In 2005 Ackerman became a director of the Institute for Strategic Studies' IISS-US office.

==Business career==
In 1973, Ackerman joined the investment bank Drexel Burnham Lambert. From 1978 to 1990, Ackerman was Director of International Capital Markets Drexel until the company filed for bankruptcy. While at Drexel, Ackerman made more than $300 million working alongside 'Junk Bond King' Michael Milken, raising billions of dollars for junk-bond-fueled takeovers. In 1988 he received the second-highest take-home salary in Wall Street history, receiving $165 million. Criminal charges were never brought against Ackerman in Drexel's insider trading scandal. He publicly denounced the treatment of Milken and other leaders at Drexel by the firm once the government began to investigate them. Ackerman subsequently paid a $73 million settlement in a civil case brought against him by the Federal Deposit Insurance Corporation and the Resolution Trust Corporation.

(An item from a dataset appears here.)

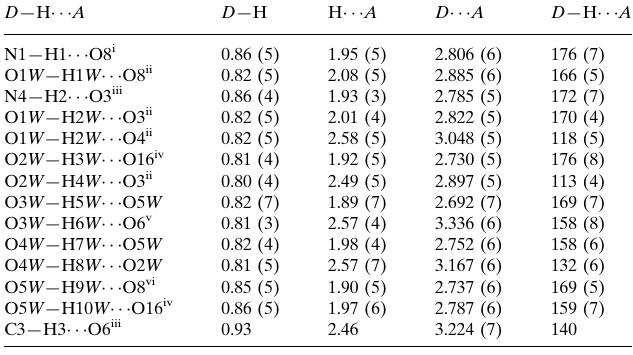
Data collection Bruker APEXII area-detector diffractometer Absorption correction: multi-scan ( SADABS ; Sheldrick, 1996) T min = 0.215, T max = 0.296 Refinement 397 parameters 12 restraints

After leaving Drexel, Ackerman founded several other companies, including Safari Acquisition. One of Safari's attempted acquisitions was its 1996 bid for control of Metro-Goldwyn-Mayer Inc. His main investment firms include Rockport Capital Inc. and Crown Capital. In 2002 Ackerman co-founded the online grocery service FreshDirect.

Ackerman was a member of the board of the Atlantic Council, and the Council on Foreign Relations. He was the chair emeritus of the board of advisors of The Fletcher School at Tufts University, his alma mater, and was the former chair of the board of trustees of Freedom House, serving there from September 2005 until January 2009.

==Political activities==
In 2008, Ackerman sat on the board for Unity08, an organization intended to fund third-party candidates. In October 2012 Ackerman, along with New York City mayor Michael Bloomberg and Passport Capital founder John Burbank, funded the purchase of $1.75 million in independent political advertising, in the name of Ackerman's tax-exempt Americans Elect organization, to support the Senate campaign of Maine governor Angus King. Ackerman contributed the initial $5 million seed money to Americans Elect, a 2012 third-party Presidential nomination initiative, and served as chairman of its board of directors. Ackerman's son, Elliot, serves as Chief Operating Officer of Americans Elect. On May 17, 2012 Americans Elect, unable to mount a successful primary ballot, announced that "The primary process for the Americans Elect nomination has come to an end."

== Personal life ==

Ackerman was married to Joanne Leedom-Ackerman. They had two sons, Elliot Ackerman and Nate Ackerman.

Ackerman died on April 26, 2022 at the age of 75.